* DOCUMENT EXCERPT

────────────────────────────────────────

Xplor 2002 provided the launch pad for several new models of IBM Printing Systems Infoprint 4100 series. Three new models (HS2, HD3, and HD4) made their debut at the show. These continuous-forms printers offer 600 dpi, up to 1,220 A4 impressions per minute, and the ability to print up to 19 inches wide. The new models, IBM reports, represent significant speed improvements to previous ones—up to 60 percent faster.
And, finally, in the high-volume segment, Scitex Digital Printing (www.scitexdpi.com) unveiled its new Versamark Vantage, designed explicitly for one-to-one marketing applications. This printer is capable of producing 100-percent variable information in black, spot color, or CMYK process, depending on the configuration. It produces up to 667 A4 impressions per minute and may be configured with a choice of controllers that support either IJPDS or IPDS data streams, making it a solution with “ broad appeal to transactional document and commercial printers,” according to Scitex DPI.
For medium- to large-sized workgroups and publishing applications, Xerox unveiled its new Phaser 7300 tabloid color printer, which produces 30 pages-per-minute in color mode and 37 pages-per-minute monochrome. The 7300 features 2,400-dpi resolution, a 500 MHz processor, Smart Trays technology (automatically displays the media type available in each of the trays), Auto Thickness Sensor, and the ability to run on a variety of stocks, including standard office paper, labels and transparencies.
In addition to Xerox’s Office Printing Business’ (OPB) Phaser announcement, Xerox s graphic arts division also unveiled a new DocuColor 3535 printer and copier. The printer uses micro-tandem engine with intermediate belt transfer using EA toner (which Xerox lauds as offering sharper image quality and faster warm-up time than its competitors). Resolution on this printer is 600x600 dpi, and combined with an EFI Fiery controller, it can produces 35 pages-per-minute in both color and B&W modes. The copier component of this printer is equipped with auto document feed, a bookletmaker, and poster mode, while the scanner can be configured to scan and convert original documents to PDF, TIFF, JPEG formats, which can be sent to up to 250 system mailboxes.
As conferences and expos like BookTech and OnDemand draw near, prospective print engine buyers can expect to see many of the digital print engine manufacturers riding on their laurels of last year. While at press time most were not in a position to offer specifics about their early 2003 new launches, the underground buzz suggests that we’ll see new twists on nearly-new technologies. Unlike their demonstrations at Graph Expo and Xplor, exhibiting vendors may show last year’s print engine models with New Year enhancements in the areas of pre- and post-press.
At OnDemand, “We will be showing a DCP 500 with the IntelliStream 3.5 front-end, our state-of-the-art configuration,” remarks Johan Laurent, marketing manager, Xeikon Americas. “[The] DCP 500 D is the only 20-inch wide digital color press and the fastest on the market at 138 pages-per-minute. The IntelliStream 3.5 front end supports the PPML/VDX variable-data standard, and PP ML 2.1 variable-data language.”
Also, expect to see digital printers used in new ways—many of them now equipped to handle a wide array of data inputs and a plethora of substrates. Virtually all of the print engines available—in both continuous-feed and cut-sheet formats—have a growing stable of pre- and post-processing options that run both in- and near-line, and offer attractive cost-per-page ratings that open up the digital print market to all sorts of businesses, from ad agencies to in-plants and from print-for-pay to commercial print establishments.

────────────────────────────────────────

* RECORDED DATA
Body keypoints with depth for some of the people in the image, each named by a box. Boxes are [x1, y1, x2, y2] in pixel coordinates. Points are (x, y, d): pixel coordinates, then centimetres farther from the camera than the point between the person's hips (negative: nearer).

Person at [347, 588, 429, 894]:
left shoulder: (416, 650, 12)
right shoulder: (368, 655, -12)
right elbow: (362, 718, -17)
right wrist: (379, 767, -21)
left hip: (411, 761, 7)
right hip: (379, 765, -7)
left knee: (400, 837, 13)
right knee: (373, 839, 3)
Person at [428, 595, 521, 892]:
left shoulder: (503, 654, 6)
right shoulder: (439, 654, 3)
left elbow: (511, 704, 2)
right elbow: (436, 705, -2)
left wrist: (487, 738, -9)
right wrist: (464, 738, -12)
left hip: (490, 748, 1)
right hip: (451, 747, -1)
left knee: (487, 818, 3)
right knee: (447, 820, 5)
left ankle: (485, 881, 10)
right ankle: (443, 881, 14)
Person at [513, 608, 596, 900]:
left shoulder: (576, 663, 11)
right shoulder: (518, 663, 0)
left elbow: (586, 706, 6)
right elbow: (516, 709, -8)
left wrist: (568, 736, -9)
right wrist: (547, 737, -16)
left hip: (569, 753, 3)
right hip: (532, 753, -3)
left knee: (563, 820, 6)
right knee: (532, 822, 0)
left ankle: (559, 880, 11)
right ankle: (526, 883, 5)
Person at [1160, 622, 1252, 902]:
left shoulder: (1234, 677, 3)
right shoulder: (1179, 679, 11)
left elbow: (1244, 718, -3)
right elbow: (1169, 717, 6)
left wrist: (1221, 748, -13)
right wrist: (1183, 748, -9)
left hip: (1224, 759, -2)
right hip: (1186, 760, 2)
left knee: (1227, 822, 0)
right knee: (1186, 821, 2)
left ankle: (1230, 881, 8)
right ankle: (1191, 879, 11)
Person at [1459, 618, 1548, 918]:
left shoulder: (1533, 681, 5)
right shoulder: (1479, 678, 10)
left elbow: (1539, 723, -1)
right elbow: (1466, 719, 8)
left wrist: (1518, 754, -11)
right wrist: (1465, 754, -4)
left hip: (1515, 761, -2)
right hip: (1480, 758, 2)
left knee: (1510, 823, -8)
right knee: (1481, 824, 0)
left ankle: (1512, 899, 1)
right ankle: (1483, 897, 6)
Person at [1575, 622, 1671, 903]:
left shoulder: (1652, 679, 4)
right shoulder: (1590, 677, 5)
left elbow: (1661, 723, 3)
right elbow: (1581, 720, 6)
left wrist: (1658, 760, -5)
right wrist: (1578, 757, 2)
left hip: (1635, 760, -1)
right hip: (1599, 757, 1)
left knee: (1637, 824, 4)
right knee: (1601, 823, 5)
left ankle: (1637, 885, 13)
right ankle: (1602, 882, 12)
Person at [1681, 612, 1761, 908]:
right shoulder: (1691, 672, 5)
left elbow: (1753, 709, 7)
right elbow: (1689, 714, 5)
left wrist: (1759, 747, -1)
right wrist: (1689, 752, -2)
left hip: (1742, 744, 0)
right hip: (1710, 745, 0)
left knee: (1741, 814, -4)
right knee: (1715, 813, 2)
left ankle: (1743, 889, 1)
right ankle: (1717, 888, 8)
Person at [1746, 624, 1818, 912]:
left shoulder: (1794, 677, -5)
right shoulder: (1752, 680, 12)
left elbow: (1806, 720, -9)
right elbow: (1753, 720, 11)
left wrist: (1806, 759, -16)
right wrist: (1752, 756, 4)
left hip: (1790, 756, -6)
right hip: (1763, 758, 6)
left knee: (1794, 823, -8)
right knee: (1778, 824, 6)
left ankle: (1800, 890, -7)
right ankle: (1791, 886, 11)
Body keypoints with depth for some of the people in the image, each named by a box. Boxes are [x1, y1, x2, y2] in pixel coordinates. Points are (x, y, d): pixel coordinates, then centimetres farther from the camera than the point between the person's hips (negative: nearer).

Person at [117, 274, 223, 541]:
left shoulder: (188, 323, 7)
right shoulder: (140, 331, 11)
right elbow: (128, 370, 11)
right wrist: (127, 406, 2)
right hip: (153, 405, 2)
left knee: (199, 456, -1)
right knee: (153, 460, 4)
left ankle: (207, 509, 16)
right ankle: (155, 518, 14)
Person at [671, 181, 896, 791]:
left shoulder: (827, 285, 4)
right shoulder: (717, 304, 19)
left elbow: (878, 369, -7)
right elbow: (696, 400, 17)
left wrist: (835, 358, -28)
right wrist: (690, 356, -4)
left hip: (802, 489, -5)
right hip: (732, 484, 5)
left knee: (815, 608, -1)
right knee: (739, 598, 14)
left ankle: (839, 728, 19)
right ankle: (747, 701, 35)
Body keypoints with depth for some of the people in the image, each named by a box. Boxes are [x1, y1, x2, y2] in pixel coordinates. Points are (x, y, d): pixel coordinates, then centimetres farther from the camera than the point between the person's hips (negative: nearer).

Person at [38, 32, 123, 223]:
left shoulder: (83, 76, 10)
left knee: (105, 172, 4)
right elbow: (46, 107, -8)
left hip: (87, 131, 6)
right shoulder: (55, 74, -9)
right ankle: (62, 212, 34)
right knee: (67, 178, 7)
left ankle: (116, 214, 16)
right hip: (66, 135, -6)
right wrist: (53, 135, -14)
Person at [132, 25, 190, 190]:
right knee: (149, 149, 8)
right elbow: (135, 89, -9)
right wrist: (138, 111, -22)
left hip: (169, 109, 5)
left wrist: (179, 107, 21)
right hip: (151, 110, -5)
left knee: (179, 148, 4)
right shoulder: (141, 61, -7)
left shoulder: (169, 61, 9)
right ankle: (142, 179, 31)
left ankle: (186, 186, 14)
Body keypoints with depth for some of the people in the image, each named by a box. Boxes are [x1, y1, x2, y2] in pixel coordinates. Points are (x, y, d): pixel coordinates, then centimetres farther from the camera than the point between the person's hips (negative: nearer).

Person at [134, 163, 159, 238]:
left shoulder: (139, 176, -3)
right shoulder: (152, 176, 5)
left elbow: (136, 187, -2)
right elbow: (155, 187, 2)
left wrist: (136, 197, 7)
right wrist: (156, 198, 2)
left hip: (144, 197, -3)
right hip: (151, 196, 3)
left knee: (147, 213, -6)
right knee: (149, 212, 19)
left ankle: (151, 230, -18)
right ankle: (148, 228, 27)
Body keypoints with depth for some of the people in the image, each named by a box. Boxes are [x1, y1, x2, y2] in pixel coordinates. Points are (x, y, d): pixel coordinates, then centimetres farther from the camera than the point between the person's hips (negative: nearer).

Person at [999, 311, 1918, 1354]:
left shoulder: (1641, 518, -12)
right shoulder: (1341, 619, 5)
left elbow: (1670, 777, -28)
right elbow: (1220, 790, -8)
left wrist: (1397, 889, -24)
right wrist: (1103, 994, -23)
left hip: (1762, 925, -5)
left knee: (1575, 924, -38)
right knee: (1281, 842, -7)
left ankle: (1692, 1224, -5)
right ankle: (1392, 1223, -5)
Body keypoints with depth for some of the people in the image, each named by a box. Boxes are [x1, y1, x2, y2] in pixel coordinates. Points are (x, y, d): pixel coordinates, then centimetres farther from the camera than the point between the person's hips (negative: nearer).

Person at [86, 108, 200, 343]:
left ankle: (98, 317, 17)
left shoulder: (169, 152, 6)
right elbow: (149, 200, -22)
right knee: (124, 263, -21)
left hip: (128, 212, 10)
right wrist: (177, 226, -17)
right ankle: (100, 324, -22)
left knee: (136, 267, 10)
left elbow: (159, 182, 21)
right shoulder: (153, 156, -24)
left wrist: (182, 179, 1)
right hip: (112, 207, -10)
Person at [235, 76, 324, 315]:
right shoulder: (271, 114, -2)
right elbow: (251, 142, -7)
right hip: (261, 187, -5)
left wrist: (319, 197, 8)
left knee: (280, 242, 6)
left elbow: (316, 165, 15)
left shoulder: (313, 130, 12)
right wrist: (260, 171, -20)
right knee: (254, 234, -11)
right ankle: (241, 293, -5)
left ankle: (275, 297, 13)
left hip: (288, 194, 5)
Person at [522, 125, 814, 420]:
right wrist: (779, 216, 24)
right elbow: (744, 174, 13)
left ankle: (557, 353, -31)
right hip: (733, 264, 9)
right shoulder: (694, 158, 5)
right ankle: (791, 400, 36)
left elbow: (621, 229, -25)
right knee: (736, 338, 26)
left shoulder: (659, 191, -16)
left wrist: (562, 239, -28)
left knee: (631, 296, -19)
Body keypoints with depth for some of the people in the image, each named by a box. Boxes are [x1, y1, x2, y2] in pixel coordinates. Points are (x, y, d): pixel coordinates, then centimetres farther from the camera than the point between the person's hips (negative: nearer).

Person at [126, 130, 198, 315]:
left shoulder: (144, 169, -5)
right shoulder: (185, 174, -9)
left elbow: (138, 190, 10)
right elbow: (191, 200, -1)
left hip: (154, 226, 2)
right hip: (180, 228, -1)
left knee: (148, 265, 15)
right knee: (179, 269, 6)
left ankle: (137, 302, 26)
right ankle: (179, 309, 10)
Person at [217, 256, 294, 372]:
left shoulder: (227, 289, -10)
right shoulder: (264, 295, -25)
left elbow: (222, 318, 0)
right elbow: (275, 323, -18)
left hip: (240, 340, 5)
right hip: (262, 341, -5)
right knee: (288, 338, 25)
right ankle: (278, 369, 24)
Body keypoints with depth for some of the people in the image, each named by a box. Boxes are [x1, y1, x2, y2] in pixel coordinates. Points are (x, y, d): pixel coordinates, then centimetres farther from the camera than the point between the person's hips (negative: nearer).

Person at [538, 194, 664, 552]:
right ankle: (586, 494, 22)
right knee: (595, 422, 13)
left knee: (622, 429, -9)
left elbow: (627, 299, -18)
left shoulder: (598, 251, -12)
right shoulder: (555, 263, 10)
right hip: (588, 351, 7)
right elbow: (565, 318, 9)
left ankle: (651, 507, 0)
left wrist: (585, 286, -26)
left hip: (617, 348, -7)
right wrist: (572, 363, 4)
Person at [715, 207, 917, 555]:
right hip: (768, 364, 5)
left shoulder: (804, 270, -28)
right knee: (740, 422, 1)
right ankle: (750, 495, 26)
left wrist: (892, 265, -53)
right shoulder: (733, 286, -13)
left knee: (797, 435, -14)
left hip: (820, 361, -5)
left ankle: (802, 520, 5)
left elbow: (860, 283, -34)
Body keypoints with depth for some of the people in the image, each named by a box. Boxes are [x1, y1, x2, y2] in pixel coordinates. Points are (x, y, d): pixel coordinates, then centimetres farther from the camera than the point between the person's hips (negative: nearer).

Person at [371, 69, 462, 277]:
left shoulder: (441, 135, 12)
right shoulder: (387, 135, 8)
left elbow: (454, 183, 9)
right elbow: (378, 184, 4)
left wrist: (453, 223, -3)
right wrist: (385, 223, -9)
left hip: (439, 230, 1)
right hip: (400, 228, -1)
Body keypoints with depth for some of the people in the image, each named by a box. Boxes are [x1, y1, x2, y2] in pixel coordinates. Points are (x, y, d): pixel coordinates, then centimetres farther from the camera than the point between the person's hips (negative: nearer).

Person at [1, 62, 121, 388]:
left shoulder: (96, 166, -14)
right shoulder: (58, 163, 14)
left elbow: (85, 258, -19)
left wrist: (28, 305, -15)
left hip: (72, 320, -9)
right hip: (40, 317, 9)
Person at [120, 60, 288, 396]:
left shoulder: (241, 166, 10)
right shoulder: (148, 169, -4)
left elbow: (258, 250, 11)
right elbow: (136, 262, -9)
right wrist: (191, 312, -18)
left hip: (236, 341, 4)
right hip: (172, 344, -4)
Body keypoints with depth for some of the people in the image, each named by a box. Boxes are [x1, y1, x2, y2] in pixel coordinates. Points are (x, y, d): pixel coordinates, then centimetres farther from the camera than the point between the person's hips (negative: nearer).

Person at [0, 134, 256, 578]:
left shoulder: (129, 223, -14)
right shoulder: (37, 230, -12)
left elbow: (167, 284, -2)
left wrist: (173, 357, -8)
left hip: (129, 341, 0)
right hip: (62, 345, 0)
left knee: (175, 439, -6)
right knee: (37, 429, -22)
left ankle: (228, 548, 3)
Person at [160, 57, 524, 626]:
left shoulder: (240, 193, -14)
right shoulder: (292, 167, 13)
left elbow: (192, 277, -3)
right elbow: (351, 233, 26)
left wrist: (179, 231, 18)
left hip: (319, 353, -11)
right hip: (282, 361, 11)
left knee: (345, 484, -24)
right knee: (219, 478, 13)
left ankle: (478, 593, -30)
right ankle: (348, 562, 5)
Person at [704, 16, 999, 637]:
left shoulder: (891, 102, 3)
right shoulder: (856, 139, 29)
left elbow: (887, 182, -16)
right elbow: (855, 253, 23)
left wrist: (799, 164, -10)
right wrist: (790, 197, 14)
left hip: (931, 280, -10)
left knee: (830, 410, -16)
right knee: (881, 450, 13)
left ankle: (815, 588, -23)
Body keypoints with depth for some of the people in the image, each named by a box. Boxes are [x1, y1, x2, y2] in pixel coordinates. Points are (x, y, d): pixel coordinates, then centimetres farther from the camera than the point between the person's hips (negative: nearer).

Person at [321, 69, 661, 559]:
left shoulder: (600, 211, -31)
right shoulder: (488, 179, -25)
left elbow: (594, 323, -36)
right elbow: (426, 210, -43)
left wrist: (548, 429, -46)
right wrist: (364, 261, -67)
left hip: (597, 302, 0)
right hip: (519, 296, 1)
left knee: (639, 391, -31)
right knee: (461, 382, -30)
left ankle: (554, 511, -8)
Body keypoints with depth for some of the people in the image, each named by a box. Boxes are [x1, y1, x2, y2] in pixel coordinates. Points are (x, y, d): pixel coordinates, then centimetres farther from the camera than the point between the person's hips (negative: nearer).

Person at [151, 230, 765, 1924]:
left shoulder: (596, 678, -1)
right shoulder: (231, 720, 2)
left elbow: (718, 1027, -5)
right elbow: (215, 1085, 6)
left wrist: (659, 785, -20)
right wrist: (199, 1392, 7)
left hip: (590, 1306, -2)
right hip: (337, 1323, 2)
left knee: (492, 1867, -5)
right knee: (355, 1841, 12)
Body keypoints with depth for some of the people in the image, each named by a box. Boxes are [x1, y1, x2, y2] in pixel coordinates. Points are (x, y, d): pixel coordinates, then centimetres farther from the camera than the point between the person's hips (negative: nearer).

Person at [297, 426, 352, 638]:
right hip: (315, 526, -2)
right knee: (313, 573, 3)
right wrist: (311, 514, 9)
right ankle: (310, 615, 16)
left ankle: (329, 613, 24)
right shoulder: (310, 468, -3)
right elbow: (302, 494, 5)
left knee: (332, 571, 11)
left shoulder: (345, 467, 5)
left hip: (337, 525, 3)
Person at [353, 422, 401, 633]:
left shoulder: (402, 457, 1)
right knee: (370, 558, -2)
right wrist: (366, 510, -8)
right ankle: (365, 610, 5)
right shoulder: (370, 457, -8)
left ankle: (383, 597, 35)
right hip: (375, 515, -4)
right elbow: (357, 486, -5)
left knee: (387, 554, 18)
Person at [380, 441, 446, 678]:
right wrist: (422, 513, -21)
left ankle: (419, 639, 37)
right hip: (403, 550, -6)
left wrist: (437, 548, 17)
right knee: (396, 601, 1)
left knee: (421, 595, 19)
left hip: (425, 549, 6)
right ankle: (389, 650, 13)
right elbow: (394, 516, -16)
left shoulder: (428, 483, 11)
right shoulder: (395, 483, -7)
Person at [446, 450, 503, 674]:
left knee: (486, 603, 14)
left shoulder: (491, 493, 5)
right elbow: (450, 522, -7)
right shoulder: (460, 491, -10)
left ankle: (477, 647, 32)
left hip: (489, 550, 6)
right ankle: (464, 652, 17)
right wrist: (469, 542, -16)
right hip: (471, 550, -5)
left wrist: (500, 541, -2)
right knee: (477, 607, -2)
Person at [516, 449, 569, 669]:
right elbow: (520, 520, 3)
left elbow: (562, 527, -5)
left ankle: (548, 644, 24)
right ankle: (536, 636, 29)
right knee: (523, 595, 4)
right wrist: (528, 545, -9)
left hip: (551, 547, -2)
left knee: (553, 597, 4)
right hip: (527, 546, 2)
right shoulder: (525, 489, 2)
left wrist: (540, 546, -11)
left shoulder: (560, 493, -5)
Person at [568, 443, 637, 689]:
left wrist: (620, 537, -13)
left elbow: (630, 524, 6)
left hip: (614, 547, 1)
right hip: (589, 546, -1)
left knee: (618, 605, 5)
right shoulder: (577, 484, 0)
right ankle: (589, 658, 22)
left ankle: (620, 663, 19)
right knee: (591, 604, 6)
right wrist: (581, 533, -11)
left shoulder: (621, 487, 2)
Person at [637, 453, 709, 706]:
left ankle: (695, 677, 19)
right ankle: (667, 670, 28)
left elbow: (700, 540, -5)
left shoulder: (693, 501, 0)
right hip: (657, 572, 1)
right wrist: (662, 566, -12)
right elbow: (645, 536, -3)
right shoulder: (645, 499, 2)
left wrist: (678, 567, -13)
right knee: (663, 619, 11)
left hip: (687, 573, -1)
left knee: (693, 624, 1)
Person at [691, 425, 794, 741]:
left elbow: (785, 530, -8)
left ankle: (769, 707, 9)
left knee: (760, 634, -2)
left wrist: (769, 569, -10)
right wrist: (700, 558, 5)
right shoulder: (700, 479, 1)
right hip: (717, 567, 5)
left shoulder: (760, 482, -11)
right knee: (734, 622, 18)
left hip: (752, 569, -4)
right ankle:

────────────────────────────────────────

* DIRECTIONS
1) Which trade shows or conferences does the printer article name?
2) How would you summarize the printer article in two sentences?

* TASK RESPONSES
1) Xplor 2002, BookTech, OnDemand, Graph Expo

2) Vendors introduced new printers, including three IBM Infoprint 4100 models at Xplor 2002, Scitex Digital Printing's Versamark Vantage, and Xerox's Phaser 7300 and DocuColor 3535. At coming shows such as BookTech and OnDemand, manufacturers are expected to show last year's print engines with pre- and post-press enhancements, and digital printers that handle a wide array of data inputs and substrates.